→ 本文
★ ★ ★ ★ ★ ★ ★
説明

ハードコート塗液、ハードコートフィルムおよびタッチパネル用上部電極板

【課題】低コストで干渉ムラが目立ちにくく、視認性にすぐれたハードコート層を形成するためのハードコート塗液、ハードコートフィルムおよびタッチパネル用上部電極板を提供する。
【解決手段】少なくとも電離放射線硬化型材料と溶媒とを含み、前記溶媒として、25℃での表面張力が28mN/m以上40mN/m以下の溶媒を含むハードコート塗液。フィルム基材11の少なくとも一方の面にハードコート層12を備えるハードコートフィルム1であって、該ハードコート層12が、前記ハードコート塗液をフィルム基材11上に塗布し塗膜を形成する工程、前記塗膜を乾燥し溶媒を除去する工程、前記塗膜に電離放射線を照射し硬化する工程により形成されている。該ハードコートフィルム1のハードコート層12の反対面側に、少なくとも透明導電層が積層されているタッチパネル用上部電極板。

【発明の詳細な説明】
【技術分野】
【0001】
本発明は、低コストで干渉ムラが目立ちにくく、視認性にすぐれたハードコート層を形成するためのハードコート塗液に関する。また本発明は、該ハードコート塗液を用いて形成したハードコート層を備えるハードコートフィルムに関する。さらに本発明は、該ハードコートフィルムを用いたタッチパネル用上部電極板に関する。
【背景技術】
【0002】
近年、プラスチック製品は加工性、軽量化の観点で良好であることから、様々な製品がガラス製品からプラスチック製品に置き換わりつつあるが、これらプラスチック製品の表面は傷つきやすいため、表面硬度や耐擦傷性を付与する目的で表面にハードコート層を設けたり、ハードコート層を設けたフィルムを貼合して用いる場合が多い。
★ ★ ★ ★ ★ ★ ★
→ 必須課題 1
ハードコート塗液に関する本文について、次の問いに答えてください。
(a) 塗液に含まれる溶媒の、25℃での表面張力の範囲はいくつですか。
(b) タッチパネル用上部電極板では、透明導電層はハードコートフィルムのどちらの面側に積層されていますか。
(c) 背景技術によると、プラスチック製品はどのような観点で良好であるとされていますか。
→ 必須課題 2
ハードコート塗液に関する本文を、最後の文の後から再開して書き進めてください。
エントリーはこの作業とは無関係です。
★ ★ ★ ★ ★ ★ ★
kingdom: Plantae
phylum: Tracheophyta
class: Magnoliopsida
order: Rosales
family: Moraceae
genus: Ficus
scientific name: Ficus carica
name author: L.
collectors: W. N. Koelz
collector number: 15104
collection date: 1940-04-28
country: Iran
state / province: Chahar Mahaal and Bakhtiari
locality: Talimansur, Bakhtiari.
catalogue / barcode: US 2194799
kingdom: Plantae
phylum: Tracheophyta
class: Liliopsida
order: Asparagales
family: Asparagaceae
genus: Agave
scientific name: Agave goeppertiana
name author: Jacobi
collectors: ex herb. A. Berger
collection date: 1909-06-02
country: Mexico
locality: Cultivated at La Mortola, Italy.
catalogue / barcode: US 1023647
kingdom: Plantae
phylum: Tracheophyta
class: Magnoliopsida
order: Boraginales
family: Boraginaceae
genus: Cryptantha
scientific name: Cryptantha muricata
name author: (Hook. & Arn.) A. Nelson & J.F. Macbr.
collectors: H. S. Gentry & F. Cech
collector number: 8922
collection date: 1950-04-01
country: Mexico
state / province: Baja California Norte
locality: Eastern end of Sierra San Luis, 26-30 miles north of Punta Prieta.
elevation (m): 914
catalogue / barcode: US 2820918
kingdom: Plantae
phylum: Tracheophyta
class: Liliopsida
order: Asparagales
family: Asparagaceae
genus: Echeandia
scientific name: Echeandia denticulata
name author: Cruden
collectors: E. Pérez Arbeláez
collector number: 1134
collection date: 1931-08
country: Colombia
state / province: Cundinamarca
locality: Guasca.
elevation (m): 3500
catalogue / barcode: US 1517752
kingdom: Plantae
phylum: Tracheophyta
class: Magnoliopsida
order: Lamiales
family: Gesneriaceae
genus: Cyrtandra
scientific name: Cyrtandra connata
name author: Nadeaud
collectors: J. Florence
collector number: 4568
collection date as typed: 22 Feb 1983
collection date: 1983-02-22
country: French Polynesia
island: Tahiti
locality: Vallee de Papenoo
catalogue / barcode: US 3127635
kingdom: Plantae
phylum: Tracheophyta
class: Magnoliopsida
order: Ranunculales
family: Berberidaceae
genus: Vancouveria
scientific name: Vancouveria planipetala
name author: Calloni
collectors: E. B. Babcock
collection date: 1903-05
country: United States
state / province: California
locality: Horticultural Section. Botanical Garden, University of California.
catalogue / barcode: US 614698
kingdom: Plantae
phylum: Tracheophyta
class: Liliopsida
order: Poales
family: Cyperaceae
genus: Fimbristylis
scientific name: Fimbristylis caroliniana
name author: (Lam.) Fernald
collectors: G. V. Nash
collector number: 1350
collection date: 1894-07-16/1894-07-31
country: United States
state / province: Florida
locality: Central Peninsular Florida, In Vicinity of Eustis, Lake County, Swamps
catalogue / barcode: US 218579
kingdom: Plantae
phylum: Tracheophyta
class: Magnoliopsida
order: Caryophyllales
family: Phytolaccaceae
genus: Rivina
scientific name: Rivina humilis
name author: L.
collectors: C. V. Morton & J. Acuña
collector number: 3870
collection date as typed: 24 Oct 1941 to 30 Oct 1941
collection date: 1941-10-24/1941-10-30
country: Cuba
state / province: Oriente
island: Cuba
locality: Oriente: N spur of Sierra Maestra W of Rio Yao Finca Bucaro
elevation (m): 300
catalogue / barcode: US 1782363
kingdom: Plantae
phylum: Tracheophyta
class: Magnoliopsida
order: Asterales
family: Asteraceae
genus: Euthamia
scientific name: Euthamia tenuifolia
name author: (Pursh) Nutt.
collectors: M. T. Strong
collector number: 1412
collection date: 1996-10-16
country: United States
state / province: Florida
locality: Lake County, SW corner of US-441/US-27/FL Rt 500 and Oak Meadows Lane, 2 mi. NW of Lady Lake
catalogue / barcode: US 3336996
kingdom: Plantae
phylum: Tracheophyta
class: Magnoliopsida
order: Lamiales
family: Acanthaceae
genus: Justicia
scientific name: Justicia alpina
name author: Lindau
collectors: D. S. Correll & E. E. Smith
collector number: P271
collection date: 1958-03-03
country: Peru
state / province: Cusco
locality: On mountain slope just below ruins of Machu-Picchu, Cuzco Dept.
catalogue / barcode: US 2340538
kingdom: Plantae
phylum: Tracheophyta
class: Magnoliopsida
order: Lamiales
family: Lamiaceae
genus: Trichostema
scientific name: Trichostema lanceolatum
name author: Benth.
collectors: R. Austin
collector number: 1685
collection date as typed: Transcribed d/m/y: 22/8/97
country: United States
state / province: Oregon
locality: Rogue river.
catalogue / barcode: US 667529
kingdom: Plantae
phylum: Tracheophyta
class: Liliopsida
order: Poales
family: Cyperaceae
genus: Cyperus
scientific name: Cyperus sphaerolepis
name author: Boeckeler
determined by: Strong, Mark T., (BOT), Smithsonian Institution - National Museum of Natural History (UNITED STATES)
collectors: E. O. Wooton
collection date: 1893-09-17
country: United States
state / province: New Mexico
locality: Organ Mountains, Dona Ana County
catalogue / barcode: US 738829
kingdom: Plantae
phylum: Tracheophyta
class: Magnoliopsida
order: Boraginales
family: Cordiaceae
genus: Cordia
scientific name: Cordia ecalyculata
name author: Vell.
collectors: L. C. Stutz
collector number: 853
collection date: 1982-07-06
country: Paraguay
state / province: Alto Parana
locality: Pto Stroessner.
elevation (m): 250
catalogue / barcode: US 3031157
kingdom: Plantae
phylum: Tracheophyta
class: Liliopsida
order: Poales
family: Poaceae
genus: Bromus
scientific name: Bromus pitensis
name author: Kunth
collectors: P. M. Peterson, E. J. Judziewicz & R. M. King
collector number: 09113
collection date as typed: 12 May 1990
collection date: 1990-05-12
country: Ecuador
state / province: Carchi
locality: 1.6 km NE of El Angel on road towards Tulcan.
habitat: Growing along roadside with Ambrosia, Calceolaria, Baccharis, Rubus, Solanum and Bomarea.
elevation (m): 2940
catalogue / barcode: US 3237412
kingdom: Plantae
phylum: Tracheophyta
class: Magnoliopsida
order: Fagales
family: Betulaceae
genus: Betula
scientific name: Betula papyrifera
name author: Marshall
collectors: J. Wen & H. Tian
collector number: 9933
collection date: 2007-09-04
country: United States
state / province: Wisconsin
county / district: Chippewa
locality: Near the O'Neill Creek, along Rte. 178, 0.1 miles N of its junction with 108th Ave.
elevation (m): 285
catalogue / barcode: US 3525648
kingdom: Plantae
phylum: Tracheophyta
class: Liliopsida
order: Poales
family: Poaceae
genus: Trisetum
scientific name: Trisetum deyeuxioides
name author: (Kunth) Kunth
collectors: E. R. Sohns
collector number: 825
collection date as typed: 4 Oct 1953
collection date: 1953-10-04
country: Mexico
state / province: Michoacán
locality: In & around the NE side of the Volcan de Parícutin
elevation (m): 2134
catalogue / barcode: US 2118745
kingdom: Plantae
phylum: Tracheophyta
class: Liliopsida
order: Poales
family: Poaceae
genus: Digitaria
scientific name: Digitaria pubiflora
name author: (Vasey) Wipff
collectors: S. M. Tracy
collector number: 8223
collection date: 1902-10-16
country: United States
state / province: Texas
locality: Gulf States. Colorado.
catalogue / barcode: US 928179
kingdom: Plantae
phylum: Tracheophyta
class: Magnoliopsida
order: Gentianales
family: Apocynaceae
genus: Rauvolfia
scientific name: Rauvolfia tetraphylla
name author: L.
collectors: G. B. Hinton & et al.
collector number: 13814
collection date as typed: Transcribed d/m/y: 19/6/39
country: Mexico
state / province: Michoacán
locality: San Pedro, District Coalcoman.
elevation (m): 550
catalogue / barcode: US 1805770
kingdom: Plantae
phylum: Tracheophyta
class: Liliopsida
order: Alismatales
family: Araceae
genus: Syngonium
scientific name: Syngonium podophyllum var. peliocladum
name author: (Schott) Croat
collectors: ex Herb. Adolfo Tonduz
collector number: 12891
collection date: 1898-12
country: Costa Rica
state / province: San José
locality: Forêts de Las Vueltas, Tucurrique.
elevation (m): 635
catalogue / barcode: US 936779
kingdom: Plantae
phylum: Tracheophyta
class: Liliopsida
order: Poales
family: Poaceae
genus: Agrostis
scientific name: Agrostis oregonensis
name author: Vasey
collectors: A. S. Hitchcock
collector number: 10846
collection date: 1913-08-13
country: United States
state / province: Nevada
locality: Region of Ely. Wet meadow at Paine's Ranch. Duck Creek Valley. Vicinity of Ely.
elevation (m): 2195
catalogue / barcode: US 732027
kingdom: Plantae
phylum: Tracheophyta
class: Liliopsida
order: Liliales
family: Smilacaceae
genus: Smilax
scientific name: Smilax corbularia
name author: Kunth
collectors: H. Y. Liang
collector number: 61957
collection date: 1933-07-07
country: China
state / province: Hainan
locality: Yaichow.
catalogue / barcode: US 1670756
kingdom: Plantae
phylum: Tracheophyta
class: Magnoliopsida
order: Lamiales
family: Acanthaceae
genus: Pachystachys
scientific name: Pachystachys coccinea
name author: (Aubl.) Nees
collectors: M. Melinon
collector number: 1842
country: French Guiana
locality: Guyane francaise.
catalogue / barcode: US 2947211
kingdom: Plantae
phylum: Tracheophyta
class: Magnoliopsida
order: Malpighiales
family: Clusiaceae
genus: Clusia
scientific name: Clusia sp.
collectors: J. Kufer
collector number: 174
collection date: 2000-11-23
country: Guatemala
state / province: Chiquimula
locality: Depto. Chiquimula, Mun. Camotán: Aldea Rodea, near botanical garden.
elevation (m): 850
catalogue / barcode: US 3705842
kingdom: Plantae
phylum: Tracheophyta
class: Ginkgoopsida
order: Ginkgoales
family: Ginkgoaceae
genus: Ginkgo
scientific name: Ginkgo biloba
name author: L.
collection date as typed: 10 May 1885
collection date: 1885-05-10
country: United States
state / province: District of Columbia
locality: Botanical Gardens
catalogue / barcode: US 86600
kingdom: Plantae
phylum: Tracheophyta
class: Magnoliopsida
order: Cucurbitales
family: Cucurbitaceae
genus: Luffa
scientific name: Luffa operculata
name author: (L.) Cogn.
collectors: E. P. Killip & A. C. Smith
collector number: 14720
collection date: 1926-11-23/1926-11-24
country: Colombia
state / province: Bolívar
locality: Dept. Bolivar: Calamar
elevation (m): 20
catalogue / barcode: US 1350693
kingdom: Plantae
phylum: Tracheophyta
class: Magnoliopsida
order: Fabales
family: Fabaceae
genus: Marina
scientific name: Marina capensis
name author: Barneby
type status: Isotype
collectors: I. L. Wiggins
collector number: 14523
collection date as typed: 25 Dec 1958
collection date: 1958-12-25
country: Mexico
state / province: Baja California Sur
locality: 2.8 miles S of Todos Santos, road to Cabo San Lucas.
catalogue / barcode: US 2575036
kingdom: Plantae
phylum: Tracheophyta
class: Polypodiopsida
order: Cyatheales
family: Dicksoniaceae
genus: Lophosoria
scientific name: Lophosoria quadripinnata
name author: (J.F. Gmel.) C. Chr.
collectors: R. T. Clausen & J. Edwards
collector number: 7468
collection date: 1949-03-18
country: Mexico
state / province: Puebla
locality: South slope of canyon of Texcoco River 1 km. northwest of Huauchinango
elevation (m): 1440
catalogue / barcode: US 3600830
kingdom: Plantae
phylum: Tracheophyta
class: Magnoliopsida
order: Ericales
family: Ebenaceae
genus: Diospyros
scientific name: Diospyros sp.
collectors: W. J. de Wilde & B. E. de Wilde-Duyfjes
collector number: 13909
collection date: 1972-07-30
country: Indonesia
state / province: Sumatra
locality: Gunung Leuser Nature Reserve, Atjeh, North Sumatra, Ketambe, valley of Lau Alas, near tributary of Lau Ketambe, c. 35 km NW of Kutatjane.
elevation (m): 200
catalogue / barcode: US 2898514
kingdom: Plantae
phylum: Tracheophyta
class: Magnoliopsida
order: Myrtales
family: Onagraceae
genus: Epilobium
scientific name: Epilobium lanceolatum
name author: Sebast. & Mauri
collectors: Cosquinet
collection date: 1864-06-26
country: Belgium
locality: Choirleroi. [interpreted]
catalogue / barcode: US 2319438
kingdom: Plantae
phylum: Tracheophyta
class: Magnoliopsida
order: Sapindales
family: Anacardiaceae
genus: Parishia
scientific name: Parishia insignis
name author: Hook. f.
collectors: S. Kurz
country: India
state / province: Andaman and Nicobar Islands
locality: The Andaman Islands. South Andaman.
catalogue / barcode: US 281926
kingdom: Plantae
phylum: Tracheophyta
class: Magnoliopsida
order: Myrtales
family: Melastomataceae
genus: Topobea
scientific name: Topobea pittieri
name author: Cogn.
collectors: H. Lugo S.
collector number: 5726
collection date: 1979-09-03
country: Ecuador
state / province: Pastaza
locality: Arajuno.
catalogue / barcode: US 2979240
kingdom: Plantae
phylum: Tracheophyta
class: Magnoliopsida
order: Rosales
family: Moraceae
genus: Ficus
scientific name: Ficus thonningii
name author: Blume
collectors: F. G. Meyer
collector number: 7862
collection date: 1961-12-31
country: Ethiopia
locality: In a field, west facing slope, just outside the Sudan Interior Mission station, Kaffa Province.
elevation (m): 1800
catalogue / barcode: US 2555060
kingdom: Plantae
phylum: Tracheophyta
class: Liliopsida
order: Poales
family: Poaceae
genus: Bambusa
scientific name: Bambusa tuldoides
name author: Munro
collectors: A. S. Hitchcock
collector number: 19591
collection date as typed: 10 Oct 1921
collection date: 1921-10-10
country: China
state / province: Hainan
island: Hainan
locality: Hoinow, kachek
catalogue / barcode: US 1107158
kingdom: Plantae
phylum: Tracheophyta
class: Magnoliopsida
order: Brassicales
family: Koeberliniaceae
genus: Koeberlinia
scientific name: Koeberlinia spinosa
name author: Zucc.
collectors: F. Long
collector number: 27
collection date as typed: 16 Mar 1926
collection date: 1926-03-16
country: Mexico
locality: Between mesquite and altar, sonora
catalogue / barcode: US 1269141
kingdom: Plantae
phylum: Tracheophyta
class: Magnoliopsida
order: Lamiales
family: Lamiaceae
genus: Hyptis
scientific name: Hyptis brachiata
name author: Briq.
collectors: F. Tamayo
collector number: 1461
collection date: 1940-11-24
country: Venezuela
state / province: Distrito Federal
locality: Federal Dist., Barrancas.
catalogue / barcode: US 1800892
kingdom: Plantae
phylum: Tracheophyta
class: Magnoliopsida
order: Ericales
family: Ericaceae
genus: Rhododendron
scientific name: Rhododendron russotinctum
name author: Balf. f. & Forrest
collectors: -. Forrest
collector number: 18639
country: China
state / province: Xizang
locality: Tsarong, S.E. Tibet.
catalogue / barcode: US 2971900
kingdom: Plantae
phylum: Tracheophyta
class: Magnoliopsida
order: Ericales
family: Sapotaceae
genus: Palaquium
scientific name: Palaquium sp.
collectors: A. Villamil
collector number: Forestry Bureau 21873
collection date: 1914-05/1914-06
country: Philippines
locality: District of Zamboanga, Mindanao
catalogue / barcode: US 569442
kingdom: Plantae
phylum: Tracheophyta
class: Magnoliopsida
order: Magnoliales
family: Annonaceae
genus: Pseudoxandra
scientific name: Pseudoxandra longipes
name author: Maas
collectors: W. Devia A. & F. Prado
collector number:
★ ★ ★ ★ ★ ★ ★
→ 記述回答 1
(a) 28mN/m以上40mN/m以下です。
(b) ハードコート層の反対面側です。
(c) 加工性と軽量化の観点です。

→ 記述回答 2
【0003】
また、従来のガラス製品についても、破損した際の飛散防止のためにプラスチックフィルムを貼合する場合が増えており、これらのフィルム表面の硬度強化のためにもその表面にハードコート層を形成することが広く行われ、特にLCD、PDP、FED、EL等の表示装置、タッチパネルなどの最表面等に用いられている。
こういった構成の場合、ハードコートを視認した時に虹色のムラ(干渉ムラ)が生じ、視認性を劣化させたり美観を損なう場合が多い。
【0004】
ここで、干渉ムラの発生要因について説明する。基材の表面にある透明層が設置され、これらの両者に屈折率に差がある場合、例えば透明層側からの入射光に対し透明層表面で反射する光と透明層を透過し基材と透明層の界面で反射された光がその光路差(透明層の膜厚)のため干渉を起こし。反射スペクトルにうねり(リップル)が発生する。ここで透明層の膜厚にバラツキがある場合反射スペクトルが膜厚に対応して変化し反射色が異なる部分が発生する。
例えば、ハードコート層は、基材上に基材より硬度の高いアクリル系の電離放射線硬化樹脂を塗布して生産する場合が多い。この、一般的なアクリル系の電離放射線硬化樹脂硬化物は屈折率が1.51〜1.54程度である。しかしながら、透明性の高いフィルムとして一般的に用いられるポリエチレンテレフタレート(PET)フィルムの屈折率は1.62程度であり、また、同様に用いられるトリアセチルセルロース(TAC)フィルムの屈折率は1.49程度であって、前述の電離放射線硬化樹脂硬化物の屈折率と差がある。また、種々の基材でも前述の電離放射線硬化樹脂硬化物と同等の屈折率に合わせることは、他の機能との両立の面や、生産性の面から困難である。この干渉ムラを抑制するために、下記技術が発明、開示されている(特許文献1〜4)。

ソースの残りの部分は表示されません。